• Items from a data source
-- Opening Marker --

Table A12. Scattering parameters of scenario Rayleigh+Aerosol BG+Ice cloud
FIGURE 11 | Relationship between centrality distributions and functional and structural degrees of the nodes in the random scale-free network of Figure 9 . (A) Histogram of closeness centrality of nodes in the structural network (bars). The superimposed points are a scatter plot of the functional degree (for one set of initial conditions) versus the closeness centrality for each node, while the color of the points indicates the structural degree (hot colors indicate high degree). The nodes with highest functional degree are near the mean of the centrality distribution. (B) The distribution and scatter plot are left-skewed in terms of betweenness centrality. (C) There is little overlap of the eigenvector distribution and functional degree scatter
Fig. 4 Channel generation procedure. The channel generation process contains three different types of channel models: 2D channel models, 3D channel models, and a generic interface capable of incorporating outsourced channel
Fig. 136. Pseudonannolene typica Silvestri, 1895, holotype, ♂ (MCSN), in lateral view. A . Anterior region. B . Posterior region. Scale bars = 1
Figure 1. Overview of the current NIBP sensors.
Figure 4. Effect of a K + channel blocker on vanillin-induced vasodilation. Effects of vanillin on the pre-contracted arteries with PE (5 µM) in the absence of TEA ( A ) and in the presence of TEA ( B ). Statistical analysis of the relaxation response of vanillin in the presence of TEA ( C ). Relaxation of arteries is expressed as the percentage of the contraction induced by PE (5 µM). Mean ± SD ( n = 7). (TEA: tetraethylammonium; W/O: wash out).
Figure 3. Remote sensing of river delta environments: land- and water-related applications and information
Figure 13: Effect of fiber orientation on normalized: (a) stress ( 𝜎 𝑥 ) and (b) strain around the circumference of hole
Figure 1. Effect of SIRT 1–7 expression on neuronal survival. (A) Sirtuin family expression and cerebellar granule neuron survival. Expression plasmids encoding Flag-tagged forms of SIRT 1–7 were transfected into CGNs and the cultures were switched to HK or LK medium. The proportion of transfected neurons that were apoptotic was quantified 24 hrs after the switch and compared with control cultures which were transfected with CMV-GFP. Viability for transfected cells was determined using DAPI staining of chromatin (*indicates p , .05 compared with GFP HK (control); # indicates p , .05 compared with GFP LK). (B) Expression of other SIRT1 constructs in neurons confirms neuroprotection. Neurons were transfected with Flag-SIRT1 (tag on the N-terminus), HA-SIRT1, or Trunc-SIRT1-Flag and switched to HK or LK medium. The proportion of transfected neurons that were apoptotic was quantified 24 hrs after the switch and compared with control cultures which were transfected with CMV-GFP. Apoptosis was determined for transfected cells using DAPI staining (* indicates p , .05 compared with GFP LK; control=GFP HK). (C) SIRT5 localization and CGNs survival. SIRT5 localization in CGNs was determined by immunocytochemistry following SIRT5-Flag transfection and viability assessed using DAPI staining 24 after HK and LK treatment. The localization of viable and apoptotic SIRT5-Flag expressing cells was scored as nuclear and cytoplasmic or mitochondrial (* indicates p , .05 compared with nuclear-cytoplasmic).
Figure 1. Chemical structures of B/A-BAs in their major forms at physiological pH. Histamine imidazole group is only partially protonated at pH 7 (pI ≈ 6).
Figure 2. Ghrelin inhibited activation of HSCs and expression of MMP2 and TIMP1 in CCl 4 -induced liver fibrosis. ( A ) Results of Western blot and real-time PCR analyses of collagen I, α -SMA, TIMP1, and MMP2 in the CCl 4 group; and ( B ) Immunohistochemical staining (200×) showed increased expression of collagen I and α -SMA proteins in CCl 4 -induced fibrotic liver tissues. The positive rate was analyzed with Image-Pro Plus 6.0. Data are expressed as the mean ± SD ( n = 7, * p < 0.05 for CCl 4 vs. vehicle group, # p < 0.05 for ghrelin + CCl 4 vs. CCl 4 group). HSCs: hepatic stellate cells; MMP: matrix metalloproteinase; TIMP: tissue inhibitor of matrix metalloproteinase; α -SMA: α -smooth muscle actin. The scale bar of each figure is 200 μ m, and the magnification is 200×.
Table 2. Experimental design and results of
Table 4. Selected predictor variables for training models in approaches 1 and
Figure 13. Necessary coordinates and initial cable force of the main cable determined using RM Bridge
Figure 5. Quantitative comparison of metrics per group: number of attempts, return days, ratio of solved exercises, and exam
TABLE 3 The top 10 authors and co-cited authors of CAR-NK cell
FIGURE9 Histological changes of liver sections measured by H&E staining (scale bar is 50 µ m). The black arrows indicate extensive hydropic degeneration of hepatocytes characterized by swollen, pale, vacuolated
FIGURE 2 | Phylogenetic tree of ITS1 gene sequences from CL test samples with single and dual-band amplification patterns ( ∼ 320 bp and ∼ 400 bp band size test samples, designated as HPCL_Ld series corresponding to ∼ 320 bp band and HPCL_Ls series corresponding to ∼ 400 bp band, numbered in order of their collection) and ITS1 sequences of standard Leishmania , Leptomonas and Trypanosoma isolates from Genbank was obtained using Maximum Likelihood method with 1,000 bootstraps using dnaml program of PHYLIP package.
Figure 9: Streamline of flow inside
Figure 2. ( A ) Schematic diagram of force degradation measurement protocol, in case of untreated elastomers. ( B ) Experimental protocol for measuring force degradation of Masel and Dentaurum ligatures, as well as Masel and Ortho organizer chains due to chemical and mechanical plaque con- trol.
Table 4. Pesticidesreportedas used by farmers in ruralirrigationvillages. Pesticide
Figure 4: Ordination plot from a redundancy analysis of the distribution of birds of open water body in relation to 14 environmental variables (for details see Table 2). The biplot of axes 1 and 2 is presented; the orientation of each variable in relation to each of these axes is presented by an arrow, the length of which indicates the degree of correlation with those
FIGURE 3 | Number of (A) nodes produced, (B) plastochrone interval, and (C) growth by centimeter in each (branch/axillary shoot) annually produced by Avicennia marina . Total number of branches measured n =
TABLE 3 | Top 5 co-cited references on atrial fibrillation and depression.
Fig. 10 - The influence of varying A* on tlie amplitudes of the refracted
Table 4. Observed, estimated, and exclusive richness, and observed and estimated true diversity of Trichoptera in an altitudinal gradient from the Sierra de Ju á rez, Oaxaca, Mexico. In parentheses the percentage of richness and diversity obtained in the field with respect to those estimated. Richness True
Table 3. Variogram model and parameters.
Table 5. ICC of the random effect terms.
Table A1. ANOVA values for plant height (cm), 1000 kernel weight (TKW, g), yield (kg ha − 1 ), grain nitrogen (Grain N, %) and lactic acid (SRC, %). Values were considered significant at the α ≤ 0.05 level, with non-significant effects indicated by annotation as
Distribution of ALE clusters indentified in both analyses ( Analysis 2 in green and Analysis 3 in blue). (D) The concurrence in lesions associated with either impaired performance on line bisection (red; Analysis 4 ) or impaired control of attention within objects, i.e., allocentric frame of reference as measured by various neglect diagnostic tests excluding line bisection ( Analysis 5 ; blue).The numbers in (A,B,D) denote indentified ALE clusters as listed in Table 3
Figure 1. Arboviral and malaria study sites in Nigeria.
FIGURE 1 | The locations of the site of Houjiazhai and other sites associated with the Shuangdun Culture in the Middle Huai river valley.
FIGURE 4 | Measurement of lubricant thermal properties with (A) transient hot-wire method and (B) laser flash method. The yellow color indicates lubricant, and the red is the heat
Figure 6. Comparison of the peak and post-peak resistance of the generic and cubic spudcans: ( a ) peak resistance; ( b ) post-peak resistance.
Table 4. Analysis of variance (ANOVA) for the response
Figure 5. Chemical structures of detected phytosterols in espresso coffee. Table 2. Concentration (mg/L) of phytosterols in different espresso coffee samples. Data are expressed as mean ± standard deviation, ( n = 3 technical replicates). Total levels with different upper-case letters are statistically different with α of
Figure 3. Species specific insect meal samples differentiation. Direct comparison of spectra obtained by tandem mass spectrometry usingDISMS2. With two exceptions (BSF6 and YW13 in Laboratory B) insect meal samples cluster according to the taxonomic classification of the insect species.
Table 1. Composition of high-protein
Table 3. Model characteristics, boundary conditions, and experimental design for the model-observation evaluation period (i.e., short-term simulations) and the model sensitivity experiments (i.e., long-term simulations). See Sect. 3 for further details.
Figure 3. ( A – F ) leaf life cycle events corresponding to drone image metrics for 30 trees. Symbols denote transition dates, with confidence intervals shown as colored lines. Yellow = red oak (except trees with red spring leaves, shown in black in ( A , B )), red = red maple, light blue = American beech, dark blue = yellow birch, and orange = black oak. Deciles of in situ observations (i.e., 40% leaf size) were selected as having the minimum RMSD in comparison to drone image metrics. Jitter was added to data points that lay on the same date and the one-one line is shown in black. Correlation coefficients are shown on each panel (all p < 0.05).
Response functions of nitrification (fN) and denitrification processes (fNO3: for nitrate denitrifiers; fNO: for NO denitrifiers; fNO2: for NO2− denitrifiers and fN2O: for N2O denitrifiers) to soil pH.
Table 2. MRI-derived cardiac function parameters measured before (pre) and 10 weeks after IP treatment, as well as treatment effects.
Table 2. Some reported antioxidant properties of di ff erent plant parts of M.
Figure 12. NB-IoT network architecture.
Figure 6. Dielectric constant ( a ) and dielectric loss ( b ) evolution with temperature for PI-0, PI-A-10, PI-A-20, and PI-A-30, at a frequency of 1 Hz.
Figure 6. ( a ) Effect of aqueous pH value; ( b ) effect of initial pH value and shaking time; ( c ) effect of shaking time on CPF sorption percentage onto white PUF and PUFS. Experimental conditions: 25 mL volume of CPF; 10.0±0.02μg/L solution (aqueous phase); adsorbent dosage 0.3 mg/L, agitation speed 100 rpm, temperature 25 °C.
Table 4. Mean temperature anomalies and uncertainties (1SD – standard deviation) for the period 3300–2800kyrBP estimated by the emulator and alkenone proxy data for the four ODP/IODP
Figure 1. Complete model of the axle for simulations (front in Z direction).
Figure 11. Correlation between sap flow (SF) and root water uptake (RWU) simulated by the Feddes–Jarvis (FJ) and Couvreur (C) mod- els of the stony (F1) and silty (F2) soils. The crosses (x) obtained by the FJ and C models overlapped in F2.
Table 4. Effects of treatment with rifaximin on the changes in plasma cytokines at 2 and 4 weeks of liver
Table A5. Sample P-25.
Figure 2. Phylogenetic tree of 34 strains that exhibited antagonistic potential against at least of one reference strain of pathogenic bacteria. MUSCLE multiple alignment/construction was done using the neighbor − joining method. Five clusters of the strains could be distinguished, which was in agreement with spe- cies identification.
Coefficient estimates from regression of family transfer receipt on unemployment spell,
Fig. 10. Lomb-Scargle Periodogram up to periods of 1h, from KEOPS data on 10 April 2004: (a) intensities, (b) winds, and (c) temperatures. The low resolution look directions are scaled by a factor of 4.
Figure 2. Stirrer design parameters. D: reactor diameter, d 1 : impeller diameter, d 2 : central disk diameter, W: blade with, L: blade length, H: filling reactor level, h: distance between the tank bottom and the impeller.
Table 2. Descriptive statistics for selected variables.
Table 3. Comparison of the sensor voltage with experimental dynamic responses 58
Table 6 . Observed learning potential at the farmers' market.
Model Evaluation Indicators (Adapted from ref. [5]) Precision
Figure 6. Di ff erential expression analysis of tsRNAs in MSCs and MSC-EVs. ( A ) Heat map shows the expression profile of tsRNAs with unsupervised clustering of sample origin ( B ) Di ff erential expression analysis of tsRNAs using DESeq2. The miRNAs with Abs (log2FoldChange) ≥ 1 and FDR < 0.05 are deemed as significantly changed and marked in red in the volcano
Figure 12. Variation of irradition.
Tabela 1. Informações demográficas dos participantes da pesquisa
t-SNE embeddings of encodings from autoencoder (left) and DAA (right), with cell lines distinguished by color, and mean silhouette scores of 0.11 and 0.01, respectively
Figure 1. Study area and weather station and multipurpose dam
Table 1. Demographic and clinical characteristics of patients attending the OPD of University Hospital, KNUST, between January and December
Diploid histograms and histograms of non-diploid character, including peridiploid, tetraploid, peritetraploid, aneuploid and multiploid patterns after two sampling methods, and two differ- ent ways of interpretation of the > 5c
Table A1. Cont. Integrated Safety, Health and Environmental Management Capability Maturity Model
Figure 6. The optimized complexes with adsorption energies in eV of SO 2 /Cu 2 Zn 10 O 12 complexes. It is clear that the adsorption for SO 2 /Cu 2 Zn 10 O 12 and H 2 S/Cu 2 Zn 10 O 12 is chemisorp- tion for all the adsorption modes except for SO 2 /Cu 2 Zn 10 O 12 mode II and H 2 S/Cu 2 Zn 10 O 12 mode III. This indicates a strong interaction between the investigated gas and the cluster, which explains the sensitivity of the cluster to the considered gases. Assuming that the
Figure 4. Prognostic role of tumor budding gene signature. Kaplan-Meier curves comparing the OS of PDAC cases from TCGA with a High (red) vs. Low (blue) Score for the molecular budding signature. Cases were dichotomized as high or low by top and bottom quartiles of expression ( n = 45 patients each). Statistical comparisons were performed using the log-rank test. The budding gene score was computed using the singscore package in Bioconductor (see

-- Closing Marker --

• Problem to work on
In your answer, include only the lines above starting at the line that holds "Figure 11. Correlation" and ending at the line that holds "Table A5. Sample P-25.", copied exactly.

• Output of the exercise
Figure 11. Correlation between sap flow (SF) and root water uptake (RWU) simulated by the Feddes–Jarvis (FJ) and Couvreur (C) mod- els of the stony (F1) and silty (F2) soils. The crosses (x) obtained by the FJ and C models overlapped in F2.
Table 4. Effects of treatment with rifaximin on the changes in plasma cytokines at 2 and 4 weeks of liver
Table A5. Sample P-25.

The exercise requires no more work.